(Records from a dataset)
***
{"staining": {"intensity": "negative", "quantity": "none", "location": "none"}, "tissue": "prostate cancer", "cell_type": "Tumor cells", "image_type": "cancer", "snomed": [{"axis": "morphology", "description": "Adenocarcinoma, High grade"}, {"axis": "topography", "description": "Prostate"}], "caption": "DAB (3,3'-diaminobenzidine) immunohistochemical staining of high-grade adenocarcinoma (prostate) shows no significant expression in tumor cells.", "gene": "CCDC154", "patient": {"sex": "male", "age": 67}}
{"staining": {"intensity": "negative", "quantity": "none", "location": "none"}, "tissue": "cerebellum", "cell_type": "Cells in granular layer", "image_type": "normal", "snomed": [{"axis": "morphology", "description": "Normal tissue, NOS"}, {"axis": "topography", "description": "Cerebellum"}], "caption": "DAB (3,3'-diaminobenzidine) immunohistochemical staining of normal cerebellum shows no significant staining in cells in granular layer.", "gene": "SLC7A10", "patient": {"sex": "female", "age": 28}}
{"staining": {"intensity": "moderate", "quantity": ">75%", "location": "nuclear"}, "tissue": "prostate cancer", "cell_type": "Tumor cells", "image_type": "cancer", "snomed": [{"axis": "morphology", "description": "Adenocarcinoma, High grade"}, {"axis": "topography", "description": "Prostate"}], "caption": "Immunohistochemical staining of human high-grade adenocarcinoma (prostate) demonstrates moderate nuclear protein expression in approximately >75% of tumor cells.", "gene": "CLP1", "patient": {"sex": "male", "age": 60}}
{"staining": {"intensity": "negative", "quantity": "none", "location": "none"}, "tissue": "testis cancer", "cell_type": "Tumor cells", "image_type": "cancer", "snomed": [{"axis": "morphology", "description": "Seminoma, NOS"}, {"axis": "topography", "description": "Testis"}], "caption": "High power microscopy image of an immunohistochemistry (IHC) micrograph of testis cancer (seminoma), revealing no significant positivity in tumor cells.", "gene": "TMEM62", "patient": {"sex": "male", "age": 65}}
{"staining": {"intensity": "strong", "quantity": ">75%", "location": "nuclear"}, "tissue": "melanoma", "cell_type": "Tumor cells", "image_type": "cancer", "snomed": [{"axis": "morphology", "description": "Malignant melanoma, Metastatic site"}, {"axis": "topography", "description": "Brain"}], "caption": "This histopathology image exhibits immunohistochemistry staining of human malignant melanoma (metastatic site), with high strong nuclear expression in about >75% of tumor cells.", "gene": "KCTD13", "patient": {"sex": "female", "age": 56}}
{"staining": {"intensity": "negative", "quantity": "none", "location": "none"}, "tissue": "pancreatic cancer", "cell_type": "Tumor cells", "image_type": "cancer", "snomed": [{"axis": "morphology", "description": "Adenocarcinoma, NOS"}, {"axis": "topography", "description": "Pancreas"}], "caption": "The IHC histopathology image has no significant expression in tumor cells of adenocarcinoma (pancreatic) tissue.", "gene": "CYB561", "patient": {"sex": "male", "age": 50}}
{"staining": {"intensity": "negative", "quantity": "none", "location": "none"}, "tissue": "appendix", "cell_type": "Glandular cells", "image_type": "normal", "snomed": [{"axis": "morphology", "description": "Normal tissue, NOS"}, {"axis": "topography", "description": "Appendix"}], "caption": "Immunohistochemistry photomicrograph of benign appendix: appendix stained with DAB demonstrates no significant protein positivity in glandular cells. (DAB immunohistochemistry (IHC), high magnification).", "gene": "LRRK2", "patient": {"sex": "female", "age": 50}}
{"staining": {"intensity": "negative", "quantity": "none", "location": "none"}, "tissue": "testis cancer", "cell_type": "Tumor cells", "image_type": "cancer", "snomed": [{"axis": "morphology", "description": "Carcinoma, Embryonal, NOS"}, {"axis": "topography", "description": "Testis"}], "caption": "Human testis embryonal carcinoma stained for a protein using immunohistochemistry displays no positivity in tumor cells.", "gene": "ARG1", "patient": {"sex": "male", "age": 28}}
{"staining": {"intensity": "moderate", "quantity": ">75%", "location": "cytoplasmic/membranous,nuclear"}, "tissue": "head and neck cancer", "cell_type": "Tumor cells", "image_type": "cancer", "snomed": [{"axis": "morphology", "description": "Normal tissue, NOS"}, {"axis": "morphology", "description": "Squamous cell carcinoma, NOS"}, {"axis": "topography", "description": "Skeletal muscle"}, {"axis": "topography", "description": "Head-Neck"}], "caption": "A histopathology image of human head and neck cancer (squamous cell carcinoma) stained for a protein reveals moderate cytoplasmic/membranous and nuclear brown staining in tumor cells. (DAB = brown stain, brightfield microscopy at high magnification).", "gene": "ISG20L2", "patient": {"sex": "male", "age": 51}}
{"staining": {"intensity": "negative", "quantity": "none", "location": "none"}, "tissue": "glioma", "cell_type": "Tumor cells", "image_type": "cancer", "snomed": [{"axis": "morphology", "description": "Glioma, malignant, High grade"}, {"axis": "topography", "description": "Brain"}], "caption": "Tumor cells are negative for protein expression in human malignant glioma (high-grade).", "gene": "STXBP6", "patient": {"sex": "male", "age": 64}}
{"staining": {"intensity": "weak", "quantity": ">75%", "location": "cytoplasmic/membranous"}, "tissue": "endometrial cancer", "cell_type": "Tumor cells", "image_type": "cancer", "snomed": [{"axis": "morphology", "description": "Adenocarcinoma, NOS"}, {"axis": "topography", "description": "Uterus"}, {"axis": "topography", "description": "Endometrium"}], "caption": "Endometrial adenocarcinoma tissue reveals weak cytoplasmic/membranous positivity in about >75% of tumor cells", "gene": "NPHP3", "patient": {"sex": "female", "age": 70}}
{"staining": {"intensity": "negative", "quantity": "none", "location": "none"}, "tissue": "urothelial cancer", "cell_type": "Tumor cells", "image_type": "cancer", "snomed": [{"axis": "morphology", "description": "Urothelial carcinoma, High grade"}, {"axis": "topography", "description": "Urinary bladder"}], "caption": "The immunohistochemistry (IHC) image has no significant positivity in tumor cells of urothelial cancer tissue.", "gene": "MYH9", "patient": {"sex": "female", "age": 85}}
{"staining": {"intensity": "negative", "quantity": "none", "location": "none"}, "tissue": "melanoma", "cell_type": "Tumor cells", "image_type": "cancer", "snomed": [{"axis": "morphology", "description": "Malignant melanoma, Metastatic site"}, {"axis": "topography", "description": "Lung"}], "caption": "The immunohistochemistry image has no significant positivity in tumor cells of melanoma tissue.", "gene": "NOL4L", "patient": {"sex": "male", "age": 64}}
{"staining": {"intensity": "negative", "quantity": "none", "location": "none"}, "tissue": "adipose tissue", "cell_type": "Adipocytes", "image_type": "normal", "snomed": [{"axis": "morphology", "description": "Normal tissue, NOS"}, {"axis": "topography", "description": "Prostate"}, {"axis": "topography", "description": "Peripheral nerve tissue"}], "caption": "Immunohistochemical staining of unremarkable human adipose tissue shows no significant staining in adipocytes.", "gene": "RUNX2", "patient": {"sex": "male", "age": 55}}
***
▶ [What this task involves] Each record above should be set down again in its exact wording.

▶ [Final answer]
{"staining": {"intensity": "negative", "quantity": "none", "location": "none"}, "tissue": "prostate cancer", "cell_type": "Tumor cells", "image_type": "cancer", "snomed": [{"axis": "morphology", "description": "Adenocarcinoma, High grade"}, {"axis": "topography", "description": "Prostate"}], "caption": "DAB (3,3'-diaminobenzidine) immunohistochemical staining of high-grade adenocarcinoma (prostate) shows no significant expression in tumor cells.", "gene": "CCDC154", "patient": {"sex": "male", "age": 67}}
{"staining": {"intensity": "negative", "quantity": "none", "location": "none"}, "tissue": "cerebellum", "cell_type": "Cells in granular layer", "image_type": "normal", "snomed": [{"axis": "morphology", "description": "Normal tissue, NOS"}, {"axis": "topography", "description": "Cerebellum"}], "caption": "DAB (3,3'-diaminobenzidine) immunohistochemical staining of normal cerebellum shows no significant staining in cells in granular layer.", "gene": "SLC7A10", "patient": {"sex": "female", "age": 28}}
{"staining": {"intensity": "moderate", "quantity": ">75%", "location": "nuclear"}, "tissue": "prostate cancer", "cell_type": "Tumor cells", "image_type": "cancer", "snomed": [{"axis": "morphology", "description": "Adenocarcinoma, High grade"}, {"axis": "topography", "description": "Prostate"}], "caption": "Immunohistochemical staining of human high-grade adenocarcinoma (prostate) demonstrates moderate nuclear protein expression in approximately >75% of tumor cells.", "gene": "CLP1", "patient": {"sex": "male", "age": 60}}
{"staining": {"intensity": "negative", "quantity": "none", "location": "none"}, "tissue": "testis cancer", "cell_type": "Tumor cells", "image_type": "cancer", "snomed": [{"axis": "morphology", "description": "Seminoma, NOS"}, {"axis": "topography", "description": "Testis"}], "caption": "High power microscopy image of an immunohistochemistry (IHC) micrograph of testis cancer (seminoma), revealing no significant positivity in tumor cells.", "gene": "TMEM62", "patient": {"sex": "male", "age": 65}}
{"staining": {"intensity": "strong", "quantity": ">75%", "location": "nuclear"}, "tissue": "melanoma", "cell_type": "Tumor cells", "image_type": "cancer", "snomed": [{"axis": "morphology", "description": "Malignant melanoma, Metastatic site"}, {"axis": "topography", "description": "Brain"}], "caption": "This histopathology image exhibits immunohistochemistry staining of human malignant melanoma (metastatic site), with high strong nuclear expression in about >75% of tumor cells.", "gene": "KCTD13", "patient": {"sex": "female", "age": 56}}
{"staining": {"intensity": "negative", "quantity": "none", "location": "none"}, "tissue": "pancreatic cancer", "cell_type": "Tumor cells", "image_type": "cancer", "snomed": [{"axis": "morphology", "description": "Adenocarcinoma, NOS"}, {"axis": "topography", "description": "Pancreas"}], "caption": "The IHC histopathology image has no significant expression in tumor cells of adenocarcinoma (pancreatic) tissue.", "gene": "CYB561", "patient": {"sex": "male", "age": 50}}
{"staining": {"intensity": "negative", "quantity": "none", "location": "none"}, "tissue": "appendix", "cell_type": "Glandular cells", "image_type": "normal", "snomed": [{"axis": "morphology", "description": "Normal tissue, NOS"}, {"axis": "topography", "description": "Appendix"}], "caption": "Immunohistochemistry photomicrograph of benign appendix: appendix stained with DAB demonstrates no significant protein positivity in glandular cells. (DAB immunohistochemistry (IHC), high magnification).", "gene": "LRRK2", "patient": {"sex": "female", "age": 50}}
{"staining": {"intensity": "negative", "quantity": "none", "location": "none"}, "tissue": "testis cancer", "cell_type": "Tumor cells", "image_type": "cancer", "snomed": [{"axis": "morphology", "description": "Carcinoma, Embryonal, NOS"}, {"axis": "topography", "description": "Testis"}], "caption": "Human testis embryonal carcinoma stained for a protein using immunohistochemistry displays no positivity in tumor cells.", "gene": "ARG1", "patient": {"sex": "male", "age": 28}}
{"staining": {"intensity": "moderate", "quantity": ">75%", "location": "cytoplasmic/membranous,nuclear"}, "tissue": "head and neck cancer", "cell_type": "Tumor cells", "image_type": "cancer", "snomed": [{"axis": "morphology", "description": "Normal tissue, NOS"}, {"axis": "morphology", "description": "Squamous cell carcinoma, NOS"}, {"axis": "topography", "description": "Skeletal muscle"}, {"axis": "topography", "description": "Head-Neck"}], "caption": "A histopathology image of human head and neck cancer (squamous cell carcinoma) stained for a protein reveals moderate cytoplasmic/membranous and nuclear brown staining in tumor cells. (DAB = brown stain, brightfield microscopy at high magnification).", "gene": "ISG20L2", "patient": {"sex": "male", "age": 51}}
{"staining": {"intensity": "negative", "quantity": "none", "location": "none"}, "tissue": "glioma", "cell_type": "Tumor cells", "image_type": "cancer", "snomed": [{"axis": "morphology", "description": "Glioma, malignant, High grade"}, {"axis": "topography", "description": "Brain"}], "caption": "Tumor cells are negative for protein expression in human malignant glioma (high-grade).", "gene": "STXBP6", "patient": {"sex": "male", "age": 64}}
{"staining": {"intensity": "weak", "quantity": ">75%", "location": "cytoplasmic/membranous"}, "tissue": "endometrial cancer", "cell_type": "Tumor cells", "image_type": "cancer", "snomed": [{"axis": "morphology", "description": "Adenocarcinoma, NOS"}, {"axis": "topography", "description": "Uterus"}, {"axis": "topography", "description": "Endometrium"}], "caption": "Endometrial adenocarcinoma tissue reveals weak cytoplasmic/membranous positivity in about >75% of tumor cells", "gene": "NPHP3", "patient": {"sex": "female", "age": 70}}
{"staining": {"intensity": "negative", "quantity": "none", "location": "none"}, "tissue": "urothelial cancer", "cell_type": "Tumor cells", "image_type": "cancer", "snomed": [{"axis": "morphology", "description": "Urothelial carcinoma, High grade"}, {"axis": "topography", "description": "Urinary bladder"}], "caption": "The immunohistochemistry (IHC) image has no significant positivity in tumor cells of urothelial cancer tissue.", "gene": "MYH9", "patient": {"sex": "female", "age": 85}}
{"staining": {"intensity": "negative", "quantity": "none", "location": "none"}, "tissue": "melanoma", "cell_type": "Tumor cells", "image_type": "cancer", "snomed": [{"axis": "morphology", "description": "Malignant melanoma, Metastatic site"}, {"axis": "topography", "description": "Lung"}], "caption": "The immunohistochemistry image has no significant positivity in tumor cells of melanoma tissue.", "gene": "NOL4L", "patient": {"sex": "male", "age": 64}}
{"staining": {"intensity": "negative", "quantity": "none", "location": "none"}, "tissue": "adipose tissue", "cell_type": "Adipocytes", "image_type": "normal", "snomed": [{"axis": "morphology", "description": "Normal tissue, NOS"}, {"axis": "topography", "description": "Prostate"}, {"axis": "topography", "description": "Peripheral nerve tissue"}], "caption": "Immunohistochemical staining of unremarkable human adipose tissue shows no significant staining in adipocytes.", "gene": "RUNX2", "patient": {"sex": "male", "age": 55}}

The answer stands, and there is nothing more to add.